I compiled the following from ord_subset_sort_by_key and Vec::sort_by_cached_key. It might work as a jumping board.

trait OrdSubsetSliceExt<T> {
    fn ord_subset_sort_by_cached_key<K, F>(&mut self, f: F)
        where
            Self: AsMut<[T]>,
            K: OrdSubset,
            F: FnMut(&T) -> K;
}

impl<T, U> OrdSubsetSliceExt<T> for U
    where
        U: AsRef<[T]>,
{
    fn ord_subset_sort_by_cached_key<K, F>(&mut self, f: F)
        where
            U: AsMut<[T]>,
            K: OrdSubset,
            F: FnMut(&T) -> K,
    {
        use ord_subset::OrdSubsetSliceExt;

        {
            // Helper macro for indexing our vector by the smallest possible type, to reduce allocation.
            macro_rules! sort_by_key {
            ($t:ty, $slice:ident, $f:ident) => {{
                let slice = $slice.as_mut();
                let mut indices: Vec<_> =
                    slice.iter().map($f).enumerate().map(|(i, k)| (k, i as $t)).collect();
                // The elements of `indices` are unique, as they are indexed, so any sort will be
                // stable with respect to the original slice. We use `sort_unstable` here because
                // it requires less memory allocation.
                indices.ord_subset_sort_unstable();
                for i in 0..slice.len() {
                    let mut index = indices[i].1;
                    while (index as usize) < i {
                        index = indices[index as usize].1;
                    }
                    indices[i].1 = index;
                    slice.swap(i, index as usize);
                }
            }};
        }

            let sz_u8 = mem::size_of::<(K, u8)>();
            let sz_u16 = mem::size_of::<(K, u16)>();
            let sz_u32 = mem::size_of::<(K, u32)>();
            let sz_usize = mem::size_of::<(K, usize)>();

            let len = self.as_ref().len();
            if len < 2 {
                return;
            }
            if sz_u8 < sz_u16 && len <= (u8::MAX as usize) {
                return sort_by_key!(u8, self, f);
            }
            if sz_u16 < sz_u32 && len <= (u16::MAX as usize) {
                return sort_by_key!(u16, self, f);
            }
            if sz_u32 < sz_usize && len <= (u32::MAX as usize) {
                return sort_by_key!(u32, self, f);
            }
            sort_by_key!(usize, self, f)
        }
    }
}
Emerentius commented 2 years ago

I don't reimplement any sorting algorithms as that is best left to the stdlib authors. One can call the Ord-requiring sorts by constructing the right comparison functions or wrappers.
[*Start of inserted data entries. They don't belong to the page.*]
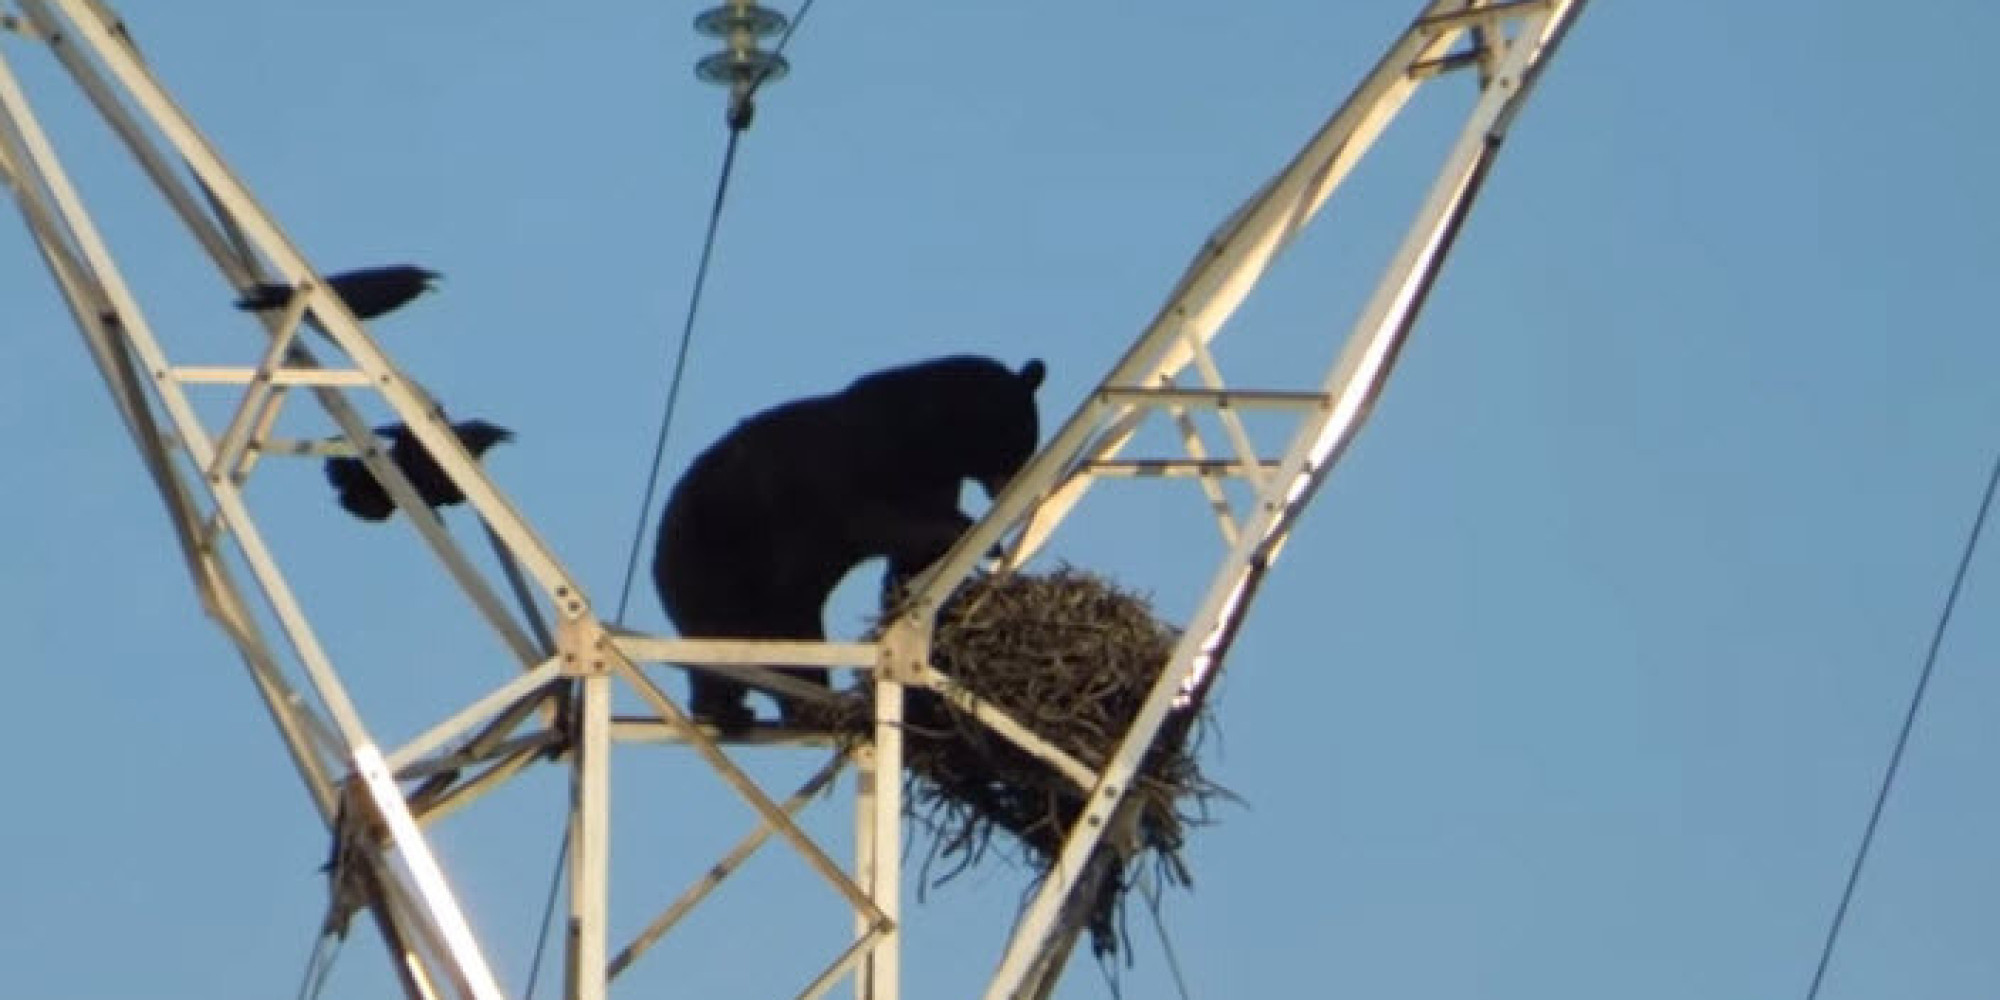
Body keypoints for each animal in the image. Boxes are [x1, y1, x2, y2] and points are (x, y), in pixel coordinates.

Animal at [656, 356, 1056, 732]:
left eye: (1028, 443)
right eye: (1017, 444)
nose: (1010, 487)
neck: (931, 440)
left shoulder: (936, 480)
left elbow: (908, 558)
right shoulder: (859, 462)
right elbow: (873, 518)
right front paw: (976, 537)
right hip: (718, 550)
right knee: (723, 635)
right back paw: (733, 708)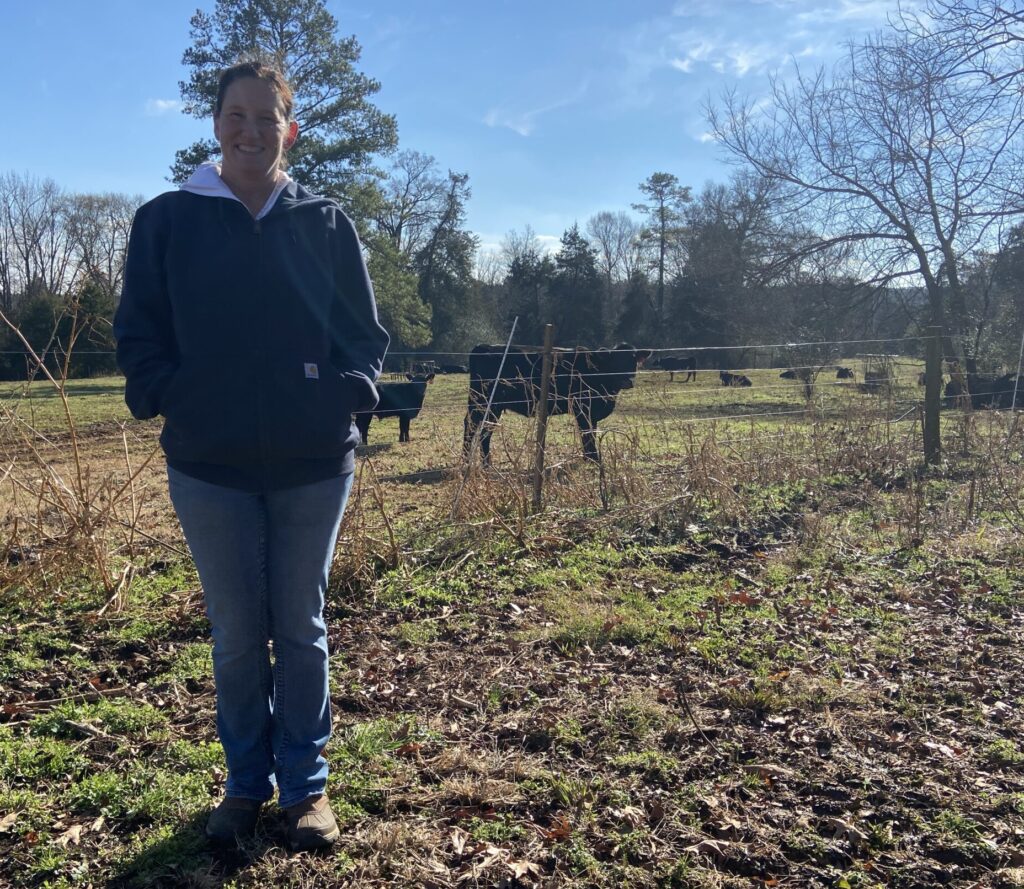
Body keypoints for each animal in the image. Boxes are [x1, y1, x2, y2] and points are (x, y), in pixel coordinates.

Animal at [462, 342, 651, 464]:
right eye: (615, 361)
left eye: (633, 360)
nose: (627, 381)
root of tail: (483, 347)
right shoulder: (582, 408)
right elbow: (587, 433)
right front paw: (593, 459)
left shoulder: (592, 411)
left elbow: (591, 432)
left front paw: (589, 458)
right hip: (482, 402)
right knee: (472, 427)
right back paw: (468, 460)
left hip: (491, 407)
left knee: (484, 433)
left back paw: (485, 463)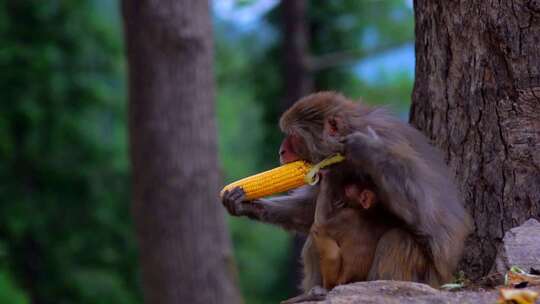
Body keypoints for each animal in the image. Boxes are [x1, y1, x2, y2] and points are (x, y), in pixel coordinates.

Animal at [221, 91, 470, 302]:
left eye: (294, 137)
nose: (281, 151)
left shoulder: (392, 144)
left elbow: (433, 218)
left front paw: (368, 148)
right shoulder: (330, 168)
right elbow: (308, 211)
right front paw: (244, 204)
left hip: (429, 278)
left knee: (398, 239)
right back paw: (316, 292)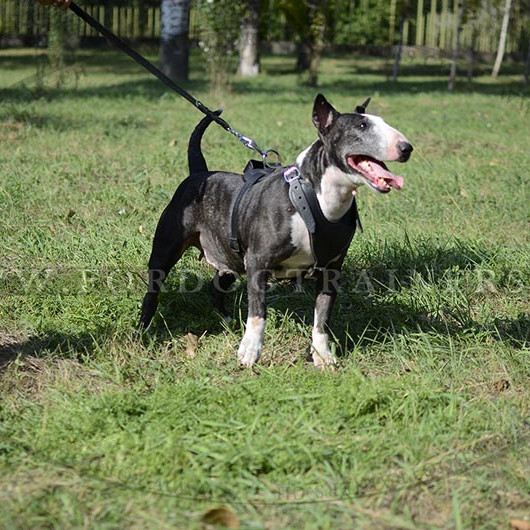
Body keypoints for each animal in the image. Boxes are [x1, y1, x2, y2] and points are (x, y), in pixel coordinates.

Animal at [138, 94, 410, 368]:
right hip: (166, 249)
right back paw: (142, 330)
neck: (314, 199)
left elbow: (322, 318)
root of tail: (200, 173)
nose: (406, 147)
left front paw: (323, 356)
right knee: (154, 290)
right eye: (362, 126)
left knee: (216, 286)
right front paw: (250, 350)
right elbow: (258, 312)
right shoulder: (258, 261)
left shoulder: (330, 271)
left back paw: (227, 321)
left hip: (231, 256)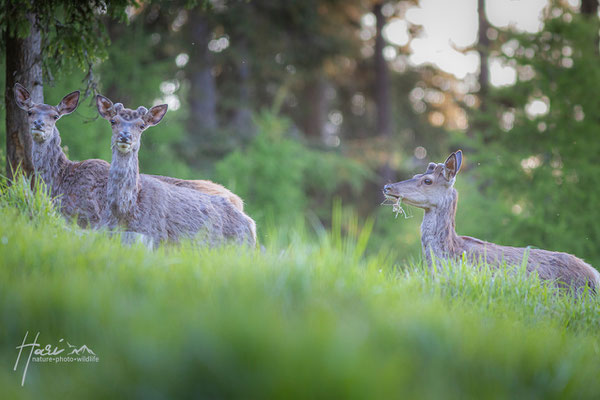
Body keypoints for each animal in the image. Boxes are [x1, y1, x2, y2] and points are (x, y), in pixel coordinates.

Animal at [15, 83, 247, 228]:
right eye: (30, 112)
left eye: (55, 116)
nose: (38, 124)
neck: (61, 179)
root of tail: (239, 201)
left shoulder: (90, 216)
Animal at [97, 95, 256, 248]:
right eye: (113, 121)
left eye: (141, 125)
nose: (125, 136)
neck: (124, 211)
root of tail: (251, 223)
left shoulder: (156, 235)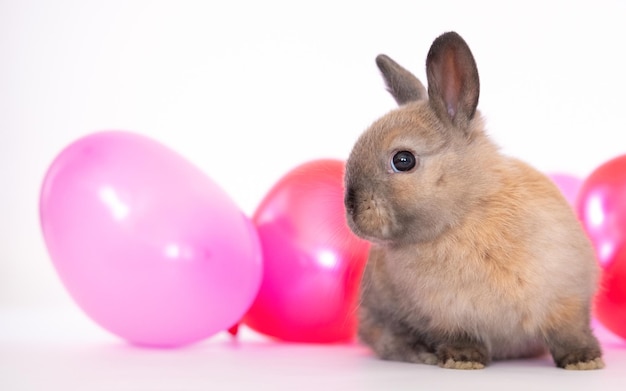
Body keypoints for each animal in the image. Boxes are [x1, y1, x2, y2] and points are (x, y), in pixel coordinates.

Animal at [344, 31, 604, 370]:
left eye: (403, 160)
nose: (350, 208)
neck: (465, 215)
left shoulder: (567, 297)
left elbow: (569, 332)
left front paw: (584, 360)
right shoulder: (448, 316)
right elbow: (460, 336)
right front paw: (463, 360)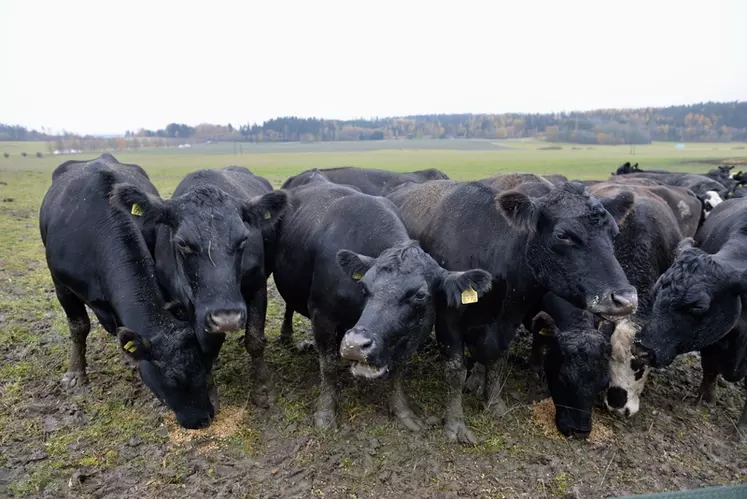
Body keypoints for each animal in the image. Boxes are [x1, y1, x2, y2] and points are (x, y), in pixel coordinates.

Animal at [110, 168, 286, 410]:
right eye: (183, 243)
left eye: (243, 239)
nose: (226, 318)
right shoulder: (184, 305)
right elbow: (204, 348)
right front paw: (209, 392)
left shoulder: (257, 287)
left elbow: (255, 341)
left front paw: (263, 390)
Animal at [274, 178, 490, 432]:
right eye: (364, 286)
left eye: (420, 296)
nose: (355, 345)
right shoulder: (321, 314)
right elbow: (328, 365)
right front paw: (325, 413)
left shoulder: (412, 334)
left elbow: (397, 370)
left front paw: (402, 411)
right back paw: (287, 335)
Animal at [388, 179, 640, 442]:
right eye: (563, 235)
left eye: (614, 233)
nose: (626, 298)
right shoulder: (449, 321)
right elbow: (455, 371)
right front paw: (455, 425)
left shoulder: (510, 318)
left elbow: (498, 360)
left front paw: (493, 403)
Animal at [636, 198, 747, 434]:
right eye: (657, 288)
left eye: (698, 306)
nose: (642, 349)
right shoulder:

7 contains a first implementation.

As the trait isn't sealed (i.e. other people can implement it for their types), this is technically a breaking change and would require a major version change. Given that I'm exporting traits here that are also part of the public API of upstream crates, that would be a lot of breakage for a relatively minor crate such as this.

dvtomas commented 2 years ago

Yeah, I like your implementation a lot better. And yes, this technically sounds like a change requiring a major version bump. In practice, searching for ord_subset_sort_by_cached_key on github yields only this issue/PR, nothing on GitLab or Code Search, and the fact that this issue hasn't been raised before also tells something. There's a good chance this will affect no-one, or perhaps just very few people with private projects. Still, the decision is on you, I don't really have the knowledge to suggest anything.

Emerentius commented 2 years ago

A duplicate method name isn't considered breaking or you couldn't add new methods ever. The issue is adding new required methods to a public trait that someone else may have implemented for their own type. With the new method, their implementations would be incomplete and cease to compile.

Really, nobody ought to have implemented it, but it is possible. I should have sealed the trait, but I didn't know about the technique back then.